### [提示文]
Streets 〜街路で考える〜 期間:2021年8月9日〜27日 オンライン方式(各加盟校をオンラインで結んで実施)
概要
パンデミック以来、自宅に仕事スペースが統合され、わたしたちの生活様式や私的空間が今までと根本的に別の意味をまとうようになりました。それと同時に、パブリック、プライベートの交差を経験し、「公共空間(パブリックスペース)」とはなにかというわたしたちの認識も劇的に変化しました。このようにわたしたちは、(社会的)距離とか、コロナのために入れなくなった場所とか、逆にコロナ以降新しく通うようになった「場所」(それがリアルな場所であってもバーチャルな場所であっても)を意識して生活せざるを得なくなっています。
「公共空間(パブリックスペース)」とは、常に異なる人々によって形作られ、様々な葛藤や権力関係が表象される場であり、それに対する抗議や主張が行われる場であり、法が執行される場所ですが、同時に新旧様々な文化が身体化される場でもあります。「公共空間」への関わりやそこでの経験は、その人のいる場所や、その人の持つ文化的背景、アイデンティティによっても劇的に変化します。
『Streets』サマースクールでは、こうした表現の場である公共空間を構築する場のひとつである「ストリート」を舞台に、自らの身体性や空間へのかかわり、それを通した「パブリック」へのつながりを再考し、「脱・植民地化」――すなわち既存の権力や社会の構造から自由になろうとする動き・葛藤――という視点から公共空間がどのように利用され、社会運動や表現活動がそこにおいて展開されているかを探ります。参加者は、先住民族のアーティスト、活動家、研究者との共同作業を行い、公共空間における対面でのやりとりや、取り巻く環境とのつながりをつくるワークショップを通じて、所有やアイデンティティや帰属意識に関する先入観をときほどいていくことになるでしょう。

### [設定課題 1]
提示文に照らして、次の(a)〜(c)が内容と一致するかを「はい」か「いいえ」で答えてください。各判断の根拠となる提示文の語句をそのまま引用してください。
(a) 期間は2021年8月9日から27日までである。
(b) プログラムは、参加者が各加盟校の会場に集まる対面方式で実施される。
(c) 参加者は、先住民族のアーティスト、活動家、研究者と共同作業を行う。
### [設定課題 2]
提示文のうち、「Streets 〜街路で考える〜 期間:2021年8月9日〜27日」から「いていくことになるでしょう。」までを一字一句変えずに打ち直してください。

### [提供資料]
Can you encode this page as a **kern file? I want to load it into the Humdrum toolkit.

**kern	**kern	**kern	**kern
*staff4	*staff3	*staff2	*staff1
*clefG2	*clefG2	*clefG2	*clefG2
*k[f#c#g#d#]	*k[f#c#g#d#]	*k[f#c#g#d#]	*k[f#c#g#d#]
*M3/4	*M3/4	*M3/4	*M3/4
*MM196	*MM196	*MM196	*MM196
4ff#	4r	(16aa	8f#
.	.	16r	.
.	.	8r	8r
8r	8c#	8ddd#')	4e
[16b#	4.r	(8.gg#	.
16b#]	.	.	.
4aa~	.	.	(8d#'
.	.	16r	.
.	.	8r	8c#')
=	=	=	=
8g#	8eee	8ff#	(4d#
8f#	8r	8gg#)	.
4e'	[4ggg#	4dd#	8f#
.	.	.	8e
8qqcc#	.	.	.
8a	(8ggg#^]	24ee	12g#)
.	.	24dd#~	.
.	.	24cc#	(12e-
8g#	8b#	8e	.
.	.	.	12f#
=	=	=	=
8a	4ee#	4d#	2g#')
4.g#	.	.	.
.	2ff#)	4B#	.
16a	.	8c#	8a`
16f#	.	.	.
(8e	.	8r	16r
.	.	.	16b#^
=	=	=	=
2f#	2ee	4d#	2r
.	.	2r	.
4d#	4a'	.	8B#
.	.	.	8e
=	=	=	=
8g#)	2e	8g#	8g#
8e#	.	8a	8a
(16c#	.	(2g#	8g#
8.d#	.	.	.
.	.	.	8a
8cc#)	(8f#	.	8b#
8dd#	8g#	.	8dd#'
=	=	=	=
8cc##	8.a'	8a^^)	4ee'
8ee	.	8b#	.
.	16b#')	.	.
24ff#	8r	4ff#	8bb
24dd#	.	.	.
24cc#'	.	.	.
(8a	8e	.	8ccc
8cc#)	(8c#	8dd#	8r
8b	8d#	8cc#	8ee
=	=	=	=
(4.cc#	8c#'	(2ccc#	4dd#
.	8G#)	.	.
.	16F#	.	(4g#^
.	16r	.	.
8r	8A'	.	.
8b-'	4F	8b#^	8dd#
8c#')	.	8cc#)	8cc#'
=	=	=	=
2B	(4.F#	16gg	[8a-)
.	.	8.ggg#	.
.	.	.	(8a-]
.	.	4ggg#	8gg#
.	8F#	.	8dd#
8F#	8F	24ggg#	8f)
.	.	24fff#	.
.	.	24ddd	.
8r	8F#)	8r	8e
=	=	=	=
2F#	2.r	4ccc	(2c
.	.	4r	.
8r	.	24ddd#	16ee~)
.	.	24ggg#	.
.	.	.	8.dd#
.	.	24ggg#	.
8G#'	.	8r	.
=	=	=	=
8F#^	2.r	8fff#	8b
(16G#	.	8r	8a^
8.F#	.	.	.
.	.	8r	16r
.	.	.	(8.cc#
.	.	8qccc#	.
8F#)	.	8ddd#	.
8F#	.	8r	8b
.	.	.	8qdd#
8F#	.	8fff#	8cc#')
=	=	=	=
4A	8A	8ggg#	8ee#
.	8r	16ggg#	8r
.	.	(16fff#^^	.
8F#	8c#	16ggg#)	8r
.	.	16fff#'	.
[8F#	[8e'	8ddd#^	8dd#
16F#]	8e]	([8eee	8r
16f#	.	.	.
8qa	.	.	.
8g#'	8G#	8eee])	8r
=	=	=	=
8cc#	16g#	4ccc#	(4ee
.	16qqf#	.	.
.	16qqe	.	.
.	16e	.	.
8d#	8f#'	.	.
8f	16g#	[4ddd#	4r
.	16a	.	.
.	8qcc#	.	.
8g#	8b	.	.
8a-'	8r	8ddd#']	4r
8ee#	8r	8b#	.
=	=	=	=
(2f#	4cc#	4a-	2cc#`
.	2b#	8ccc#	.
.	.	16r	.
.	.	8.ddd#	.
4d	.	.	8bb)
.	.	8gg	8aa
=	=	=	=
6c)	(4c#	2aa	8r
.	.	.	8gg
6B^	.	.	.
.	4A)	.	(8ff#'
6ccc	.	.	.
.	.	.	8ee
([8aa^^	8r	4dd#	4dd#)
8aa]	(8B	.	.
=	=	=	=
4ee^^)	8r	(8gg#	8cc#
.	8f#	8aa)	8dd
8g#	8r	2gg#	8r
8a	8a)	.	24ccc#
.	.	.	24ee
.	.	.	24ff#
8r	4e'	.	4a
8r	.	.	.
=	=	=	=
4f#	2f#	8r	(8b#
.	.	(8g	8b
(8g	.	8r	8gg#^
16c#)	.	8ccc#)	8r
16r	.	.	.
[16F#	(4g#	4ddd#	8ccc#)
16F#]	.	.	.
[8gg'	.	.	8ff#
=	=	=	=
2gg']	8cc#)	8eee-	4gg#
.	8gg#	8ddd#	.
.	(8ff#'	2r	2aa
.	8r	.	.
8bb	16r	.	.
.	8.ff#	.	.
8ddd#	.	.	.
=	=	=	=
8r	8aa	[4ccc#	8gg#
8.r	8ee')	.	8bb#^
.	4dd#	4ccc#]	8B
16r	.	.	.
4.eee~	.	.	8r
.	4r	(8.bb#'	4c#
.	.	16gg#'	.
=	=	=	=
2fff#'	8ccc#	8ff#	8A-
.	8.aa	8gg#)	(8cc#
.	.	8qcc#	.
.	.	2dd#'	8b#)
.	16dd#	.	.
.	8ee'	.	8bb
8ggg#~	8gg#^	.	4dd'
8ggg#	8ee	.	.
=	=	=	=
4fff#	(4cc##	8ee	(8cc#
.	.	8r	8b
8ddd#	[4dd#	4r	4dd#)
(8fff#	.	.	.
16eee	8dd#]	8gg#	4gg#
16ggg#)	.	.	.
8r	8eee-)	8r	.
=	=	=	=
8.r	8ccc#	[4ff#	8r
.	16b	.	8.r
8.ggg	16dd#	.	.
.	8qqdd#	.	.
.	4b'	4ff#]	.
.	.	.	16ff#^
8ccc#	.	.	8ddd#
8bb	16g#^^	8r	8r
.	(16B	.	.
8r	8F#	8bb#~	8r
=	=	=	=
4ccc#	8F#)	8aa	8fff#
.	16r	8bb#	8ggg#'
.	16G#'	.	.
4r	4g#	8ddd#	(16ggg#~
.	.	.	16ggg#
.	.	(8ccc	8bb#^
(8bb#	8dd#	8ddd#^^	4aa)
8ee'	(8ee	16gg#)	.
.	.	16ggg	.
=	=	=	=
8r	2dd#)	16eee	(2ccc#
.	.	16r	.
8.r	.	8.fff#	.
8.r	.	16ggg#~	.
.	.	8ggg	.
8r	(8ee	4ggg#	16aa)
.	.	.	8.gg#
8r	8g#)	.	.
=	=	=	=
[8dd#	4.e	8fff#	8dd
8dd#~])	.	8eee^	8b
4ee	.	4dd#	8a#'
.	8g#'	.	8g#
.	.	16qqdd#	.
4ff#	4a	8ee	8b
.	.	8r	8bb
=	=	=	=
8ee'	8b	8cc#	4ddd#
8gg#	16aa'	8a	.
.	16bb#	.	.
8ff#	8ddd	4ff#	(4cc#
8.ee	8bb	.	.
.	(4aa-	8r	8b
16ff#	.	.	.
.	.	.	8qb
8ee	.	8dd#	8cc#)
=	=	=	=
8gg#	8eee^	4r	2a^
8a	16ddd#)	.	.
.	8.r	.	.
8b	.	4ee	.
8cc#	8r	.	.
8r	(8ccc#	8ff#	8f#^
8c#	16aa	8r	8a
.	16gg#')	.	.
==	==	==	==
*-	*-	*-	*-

### [問題の解答 1]
(a) はい。「期間:2021年8月9日〜27日」
(b) いいえ。「オンライン方式(各加盟校をオンラインで結んで実施)」
(c) はい。「参加者は、先住民族のアーティスト、活動家、研究者との共同作業を行い」

### [問題の解答 2]
Streets 〜街路で考える〜 期間:2021年8月9日〜27日 オンライン方式(各加盟校をオンラインで結んで実施)
概要
パンデミック以来、自宅に仕事スペースが統合され、わたしたちの生活様式や私的空間が今までと根本的に別の意味をまとうようになりました。それと同時に、パブリック、プライベートの交差を経験し、「公共空間(パブリックスペース)」とはなにかというわたしたちの認識も劇的に変化しました。このようにわたしたちは、(社会的)距離とか、コロナのために入れなくなった場所とか、逆にコロナ以降新しく通うようになった「場所」(それがリアルな場所であってもバーチャルな場所であっても)を意識して生活せざるを得なくなっています。
「公共空間(パブリックスペース)」とは、常に異なる人々によって形作られ、様々な葛藤や権力関係が表象される場であり、それに対する抗議や主張が行われる場であり、法が執行される場所ですが、同時に新旧様々な文化が身体化される場でもあります。「公共空間」への関わりやそこでの経験は、その人のいる場所や、その人の持つ文化的背景、アイデンティティによっても劇的に変化します。
『Streets』サマースクールでは、こうした表現の場である公共空間を構築する場のひとつである「ストリート」を舞台に、自らの身体性や空間へのかかわり、それを通した「パブリック」へのつながりを再考し、「脱・植民地化」――すなわち既存の権力や社会の構造から自由になろうとする動き・葛藤――という視点から公共空間がどのように利用され、社会運動や表現活動がそこにおいて展開されているかを探ります。参加者は、先住民族のアーティスト、活動家、研究者との共同作業を行い、公共空間における対面でのやりとりや、取り巻く環境とのつながりをつくるワークショップを通じて、所有やアイデンティティや帰属意識に関する先入観をときほどいていくことになるでしょう。